Negli occhi, riflesso dell’animo e del mondo possiamo trovare il vuoto, l’angoscia, il sangue, l’urlo, la morte, la terra vorace, la solitudine.
Attraverso le opere pittoriche come Pavese nei Dialoghi si va alla ricerca di una simbologia inconscia e dei tramiti in cui poteva-puo avverarsi il passaggio del proprio “caso” personale dal proprio “orrore” di esistere al mito sottostante, all’immenso, brulicante naturalità degli archetipi. Un viaggio di catarsi ed espiazione iniziato ma non ancora compiuto, pertanto da verificare.
Quali i soggetti?
Si è citato ed in parte parlato dei ricordi (composti da persone, luoghi vissuti o visitati); il paese natio che accomuna il destino dei piccoli borghi montani –scheletri arroccati dagli occhi piccoli e neri- messi a dura prova dalle intemperie e schiaffeggiati dai suoi stessi eredi-abitanti, i pochi che rimangono superstiti di una guerra silenziosa come fantasmi; i volti, a volte veri ritratti di gente comune, per il resto immagine simbolica dell’esistenza; gli alberi, non un determinato tipo o genere ma anch’esso come detto in precedenza rappresentazione simbolica dell’esistenza-uomo; ed infine la montagna come catarsi, espiazione, lotta, trasformazione del se-io.

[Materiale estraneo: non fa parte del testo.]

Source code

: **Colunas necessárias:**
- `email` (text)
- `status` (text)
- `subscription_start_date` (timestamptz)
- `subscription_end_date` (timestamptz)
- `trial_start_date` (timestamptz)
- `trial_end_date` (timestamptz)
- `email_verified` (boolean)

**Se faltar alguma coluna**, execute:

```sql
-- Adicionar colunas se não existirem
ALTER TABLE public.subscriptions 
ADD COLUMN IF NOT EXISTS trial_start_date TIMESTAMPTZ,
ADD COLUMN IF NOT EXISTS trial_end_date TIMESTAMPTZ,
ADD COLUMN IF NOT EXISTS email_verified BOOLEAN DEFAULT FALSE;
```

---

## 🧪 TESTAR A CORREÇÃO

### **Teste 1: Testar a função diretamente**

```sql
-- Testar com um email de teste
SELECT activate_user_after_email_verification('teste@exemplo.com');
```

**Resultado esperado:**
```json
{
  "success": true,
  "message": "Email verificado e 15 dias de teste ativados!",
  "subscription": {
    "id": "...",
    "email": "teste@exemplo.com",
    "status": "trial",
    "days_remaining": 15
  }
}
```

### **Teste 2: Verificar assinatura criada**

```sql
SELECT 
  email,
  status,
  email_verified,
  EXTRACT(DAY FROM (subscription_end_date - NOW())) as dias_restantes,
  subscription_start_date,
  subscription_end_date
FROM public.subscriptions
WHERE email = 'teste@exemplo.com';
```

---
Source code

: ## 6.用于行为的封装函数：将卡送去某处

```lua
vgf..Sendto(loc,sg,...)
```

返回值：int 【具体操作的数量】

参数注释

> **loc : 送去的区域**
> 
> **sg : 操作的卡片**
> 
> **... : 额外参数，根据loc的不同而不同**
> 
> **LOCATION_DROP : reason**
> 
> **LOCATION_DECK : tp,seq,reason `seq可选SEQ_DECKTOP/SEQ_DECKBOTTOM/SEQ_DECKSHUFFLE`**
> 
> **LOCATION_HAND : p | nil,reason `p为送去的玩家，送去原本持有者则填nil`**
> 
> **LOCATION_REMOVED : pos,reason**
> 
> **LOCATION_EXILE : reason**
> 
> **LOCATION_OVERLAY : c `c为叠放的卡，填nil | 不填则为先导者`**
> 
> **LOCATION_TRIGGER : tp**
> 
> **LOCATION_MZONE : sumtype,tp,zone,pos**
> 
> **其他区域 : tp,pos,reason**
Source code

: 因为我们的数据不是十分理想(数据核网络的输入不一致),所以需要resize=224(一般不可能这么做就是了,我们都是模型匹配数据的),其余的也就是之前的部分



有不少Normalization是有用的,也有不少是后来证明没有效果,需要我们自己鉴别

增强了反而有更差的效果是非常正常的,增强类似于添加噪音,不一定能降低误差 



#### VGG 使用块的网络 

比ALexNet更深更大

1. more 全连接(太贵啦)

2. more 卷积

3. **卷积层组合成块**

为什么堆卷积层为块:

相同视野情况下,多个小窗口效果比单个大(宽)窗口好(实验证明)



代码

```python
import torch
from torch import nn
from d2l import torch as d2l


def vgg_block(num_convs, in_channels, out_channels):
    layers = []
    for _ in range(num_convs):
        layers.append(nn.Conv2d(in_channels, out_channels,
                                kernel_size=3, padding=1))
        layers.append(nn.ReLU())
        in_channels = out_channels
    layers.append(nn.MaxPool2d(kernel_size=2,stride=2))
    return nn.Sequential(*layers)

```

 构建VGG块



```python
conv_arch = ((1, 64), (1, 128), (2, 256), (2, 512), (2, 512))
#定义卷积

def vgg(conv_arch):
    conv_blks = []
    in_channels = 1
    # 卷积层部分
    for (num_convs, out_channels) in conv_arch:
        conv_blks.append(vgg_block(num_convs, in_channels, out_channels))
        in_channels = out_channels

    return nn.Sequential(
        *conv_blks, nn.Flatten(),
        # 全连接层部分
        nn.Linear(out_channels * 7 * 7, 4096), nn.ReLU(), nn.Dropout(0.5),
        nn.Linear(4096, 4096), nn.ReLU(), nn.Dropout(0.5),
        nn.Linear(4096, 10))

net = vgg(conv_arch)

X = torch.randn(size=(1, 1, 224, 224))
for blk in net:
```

Ma qual’è il fine, di certo non l’annullamento come è avvenuto con Cesare Pavese, o lo si spera, ciò dipenderà anche dall’evolversi della vita stessa e di quanti semi verranno posti in essere oggi o che sono stati già seminati, in base alla legge di causa ed effetto.
Il fine dovrebbe essere l’affermazione della vita, dell’essere qui oggi, dell’istante vitale a cui ci è dato partecipare ma che allo stesso tempo al solo pensare, o solo sfiorare percepire la miracolosità dell’infinito spirito, ci fa rabbrividire atterrire quasi impazzire del -non esserci.
Si tratta di costruire nella mente, nel cuore e nello spirito vitale l’immagine, la sequenza di quello che rimarrà del chi sono e che cosa voglio essere e realizzare; dipingendo immagini già dipinte nel cuore e nella mente si avrà la realizzazione del mio essere e dell’esserci stato in un determinato tempo e spazio senza inizio e fine.